The growing possibility that the reputational damage Trump is doing to the U.S., via ham-handed tactics that treat long-time allies as untrustworthy adversaries (hello, Mexico and the E.U.), and untrustworthy adversaries as long-time allies (hello, North Korea), is also deeply worrisome. As a law professor observer notes in this Washington Post article, “One of Trump’s major failings is that he only has a hammer. He has no capacity of looking at the long term and recognizing that the vast majority of our interactions in life are repeat interactions. I joke with my students that if you treat negotiations as a one-shot deal, it will be. No one will ever want to deal with you again.” What felt like a theoretical threat a year ago — that Trump might permanently affect the U.S.’s ability to maintain long-term trading and political arrangements with allies and partners — is starting to feel a lot more real.

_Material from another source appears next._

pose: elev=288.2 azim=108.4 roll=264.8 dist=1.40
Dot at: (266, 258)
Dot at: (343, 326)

It’s particularly horrifying to contemplate that Trump’s willingness to not only maintain but escalate such a self-defeating approach is rooted, above all else, in his determination that this is how he will secure himself victory in 2020. It is clear he believes that a display of toughness, that he is fighting for his supporters, is key to winning the next presidential election. Long-term damage to the U.S. economy or interests does not matter; Trump is all. It is tempting to hope that this self-obsession may yet backfire, that, as I noted earlier, he’s overplaying his hand and underestimating the resolve of U.S. trading partners. As veteran U.S. diplomat Christopher R. Hill remarks in the Post article, “I know that Trump considers the 2020 campaign as a triumphant march to the inevitable [reelection], but that’s not the way the rest of the world is looking at it. You’re already seeing the Chinese holding back and saying, ‘We’ll see what will happen over the next 18 months to see if he’s still around and then maybe we’ll do something.’ To some extent, Trump does not have the self-awareness to understand that people are looking at the window closing on him.” Put another way: what interest do other world leaders really have in accommodating Trump when defying him may help doom his re-election chances in 2020?